[Items from a data source]

/---

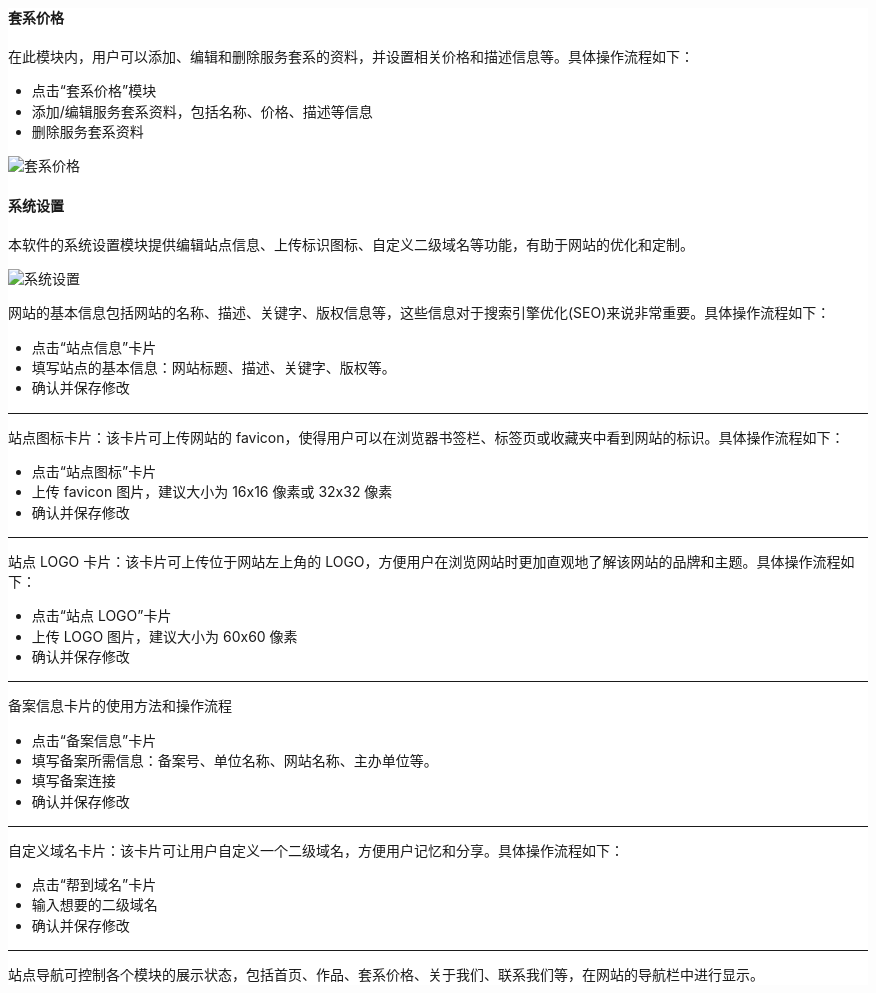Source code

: #### 套系价格

在此模块内，用户可以添加、编辑和删除服务套系的资料，并设置相关价格和描述信息等。具体操作流程如下：

- 点击“套系价格”模块
- 添加/编辑服务套系资料，包括名称、价格、描述等信息
- 删除服务套系资料

![套系价格](https://s1.ax1x.com/2023/03/13/ppQEDdU.png)

#### 系统设置

本软件的系统设置模块提供编辑站点信息、上传标识图标、自定义二级域名等功能，有助于网站的优化和定制。

![系统设置](https://s1.ax1x.com/2023/03/13/ppQEroF.png)

网站的基本信息包括网站的名称、描述、关键字、版权信息等，这些信息对于搜索引擎优化(SEO)来说非常重要。具体操作流程如下：

- 点击“站点信息”卡片
- 填写站点的基本信息：网站标题、描述、关键字、版权等。
- 确认并保存修改

---

站点图标卡片：该卡片可上传网站的 favicon，使得用户可以在浏览器书签栏、标签页或收藏夹中看到网站的标识。具体操作流程如下：

- 点击“站点图标”卡片
- 上传 favicon 图片，建议大小为 16x16 像素或 32x32 像素
- 确认并保存修改

---

站点 LOGO 卡片：该卡片可上传位于网站左上角的 LOGO，方便用户在浏览网站时更加直观地了解该网站的品牌和主题。具体操作流程如下：

- 点击“站点 LOGO”卡片
- 上传 LOGO 图片，建议大小为 60x60 像素
- 确认并保存修改

---

备案信息卡片的使用方法和操作流程

- 点击“备案信息”卡片
- 填写备案所需信息：备案号、单位名称、网站名称、主办单位等。
- 填写备案连接
- 确认并保存修改

---

自定义域名卡片：该卡片可让用户自定义一个二级域名，方便用户记忆和分享。具体操作流程如下：

- 点击“帮到域名”卡片
- 输入想要的二级域名
- 确认并保存修改

---

站点导航可控制各个模块的展示状态，包括首页、作品、套系价格、关于我们、联系我们等，在网站的导航栏中进行显示。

\---

# [EXERCISE REQUIREMENTS]
Please list every line of the records that contains "favicon".

# [SOLUTION FOR THIS PROBLEM]
站点图标卡片：该卡片可上传网站的 favicon，使得用户可以在浏览器书签栏、标签页或收藏夹中看到网站的标识。具体操作流程如下：
- 上传 favicon 图片，建议大小为 16x16 像素或 32x32 像素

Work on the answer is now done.